Kernel-level Security
There are multiple other security features at the kernel level
including DAC (previously mentioned),
POSIX ACLs,
Namespaces
(that limit the resources available to a program),
Linux Security Modules (LSM)
which implement hooks at all security-critical points within the
kernel, Linux IMA (Integrity Measurement Architecture), a subsystem that integrates with the Linux kernel to validate hashes of
files before their contents are accessed, and a cryptographic API is provided
for use by kernel subsystems.
Network-level Security
Linux's networking stack is really powerful and traffic passing between the
interfaces has to adhere to networking policies. Kernel-level modules
may hook into frameworks to examine packets and make security decisions about
them. On this space, Netfilter and iptables
are very common.
Enterprise-grade Cryptography
Linux counts with a cryptographic API that can be used by the kernel. It
provides support for the most popular and widely used cryptographic algorithms
and support for
IPsec, disk
encryption via
ecryptfs and
dm-crypt,
and
kernel module signature verification. Linux was also one of the first systems to gain support for
hardware-based encryption.
Static code analysis
Linux distributions are have also the source code automatically scanned via
static code analysis tools. These tools identify errors in programming, memory
reference and input stream validation to ensure compliance with coding best
practices.
Secure default compiler flags
Special compiler flags are used when compiling Linux code. These flags use
Position Independent Execution (PIE)
and
Relocate Read-Only Object (RELRO)

## WHAT IS REQUIRED:
Which two tools does the Linux security text call very common for network-level security? The data come from a separate source, unrelated to the Linux security text.

## GIVEN MATERIAL:
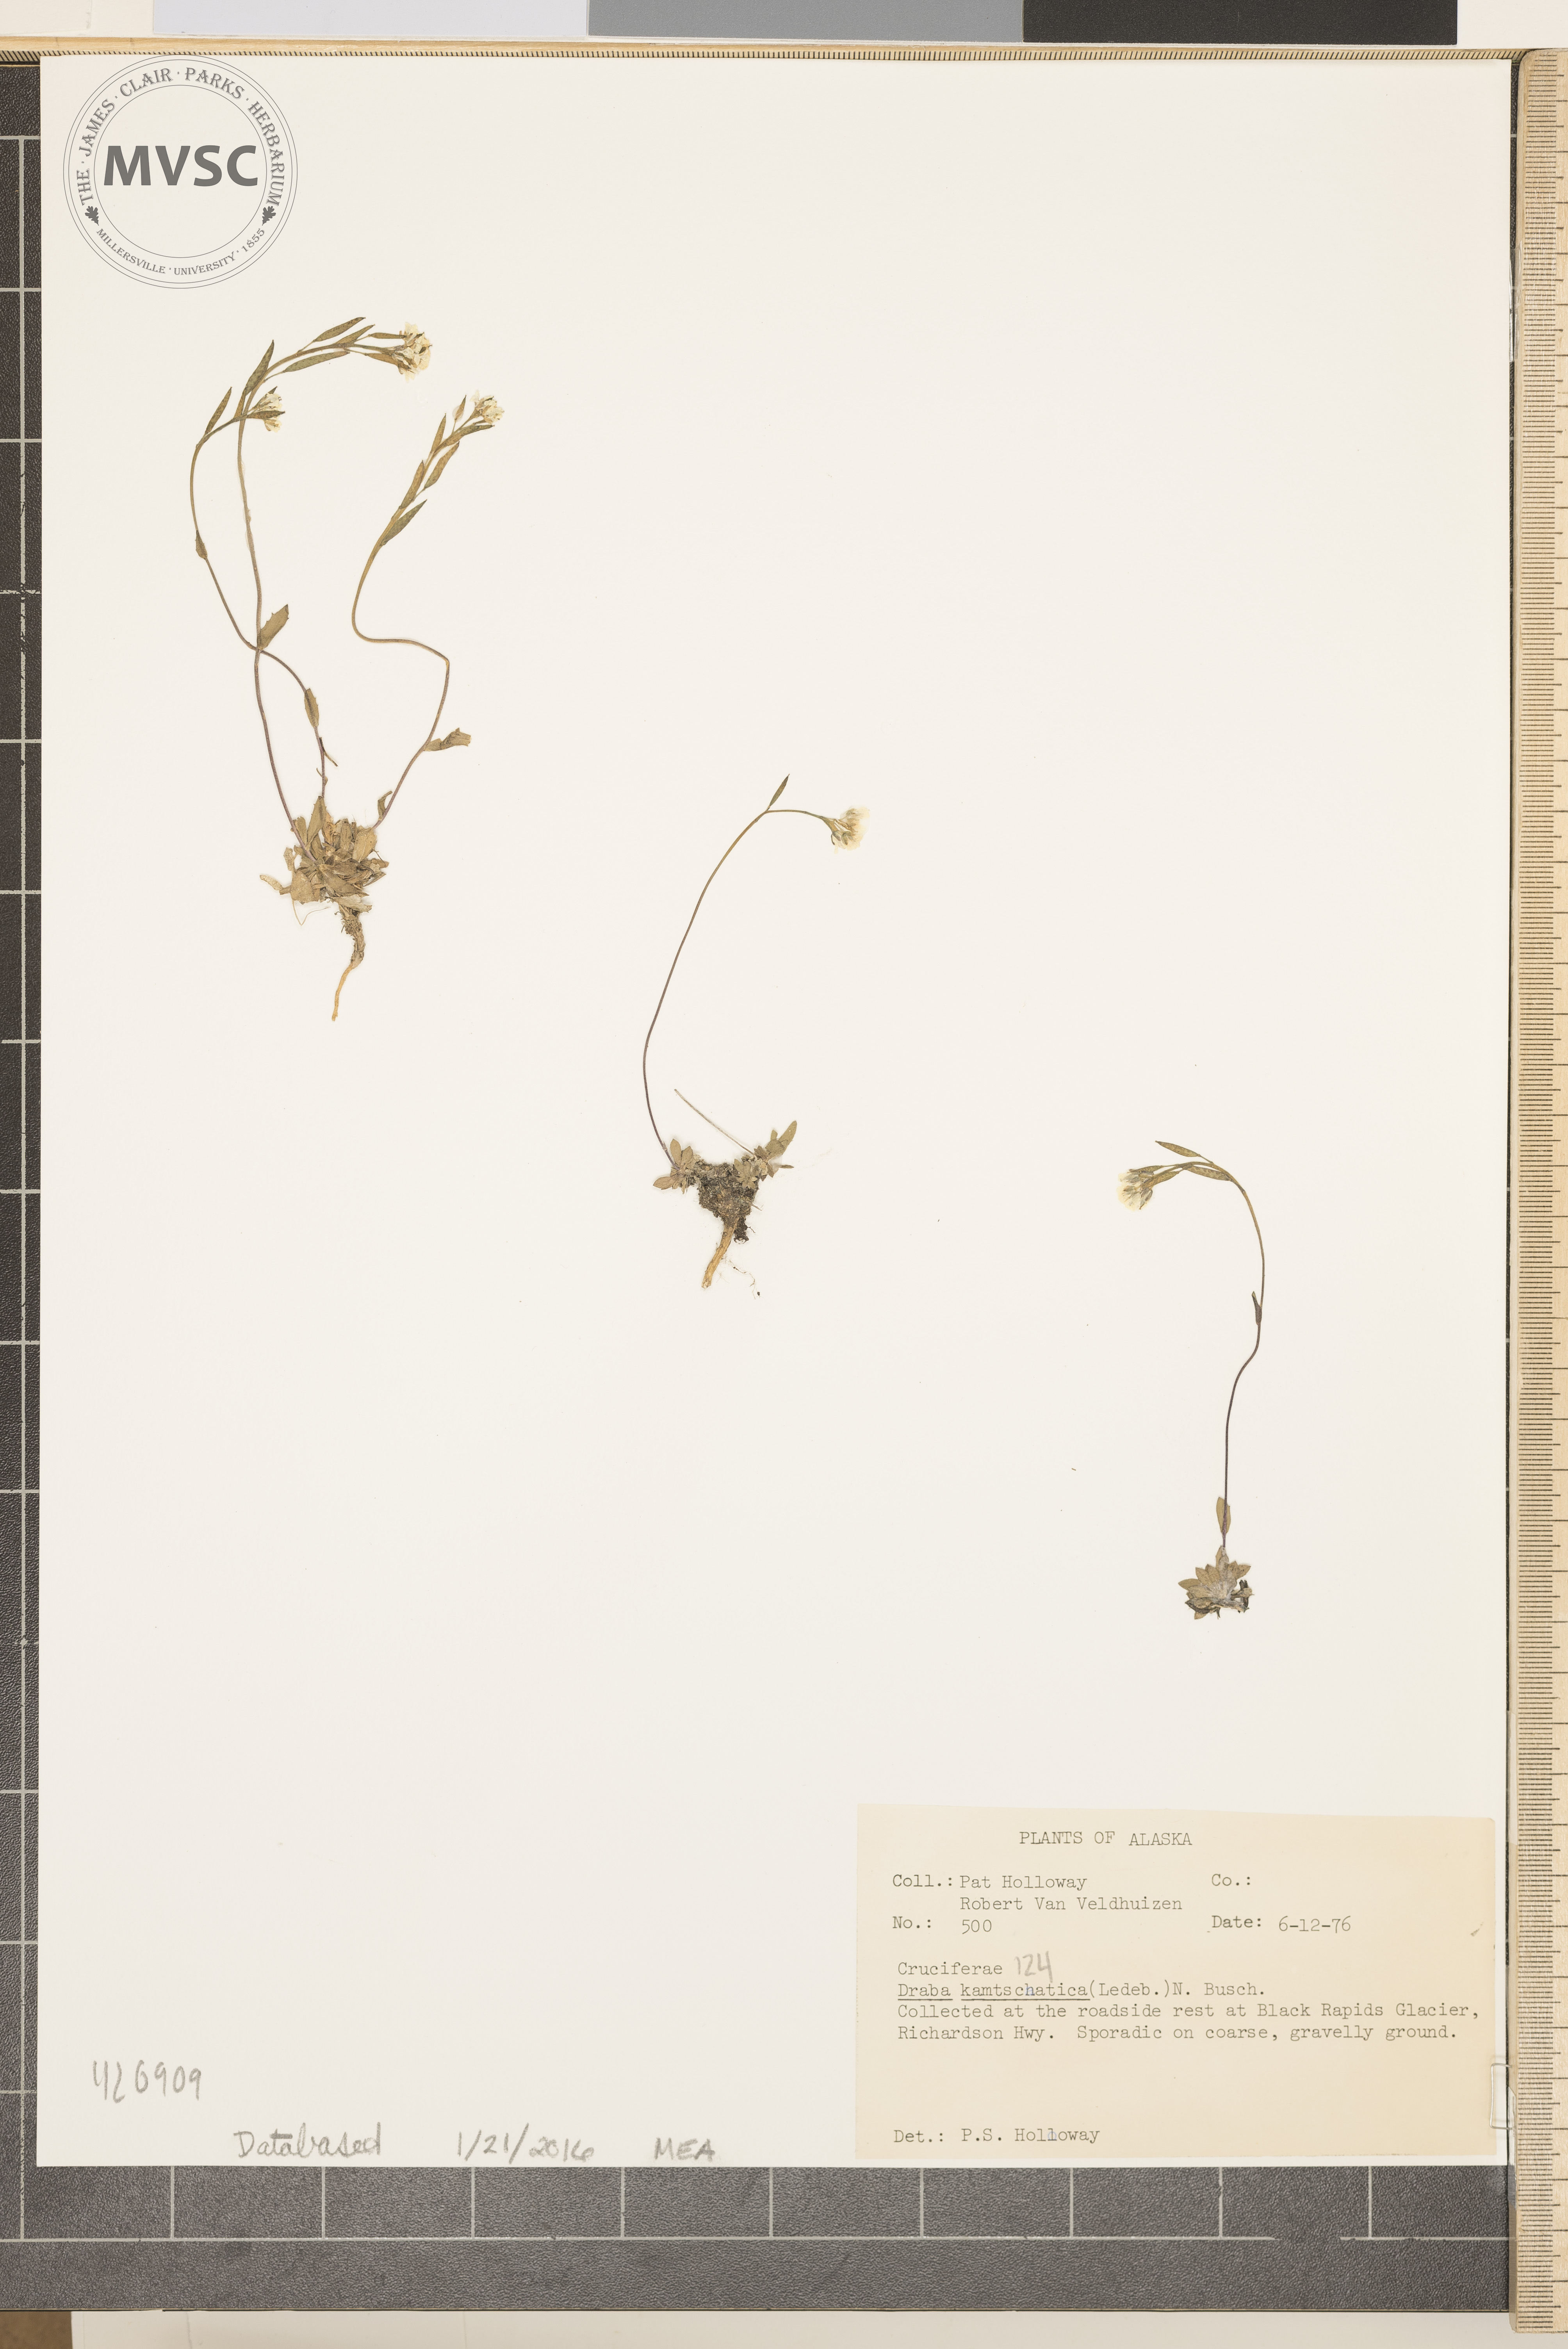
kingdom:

## RESULT OF THIS EXERCISE:
Netfilter and iptables.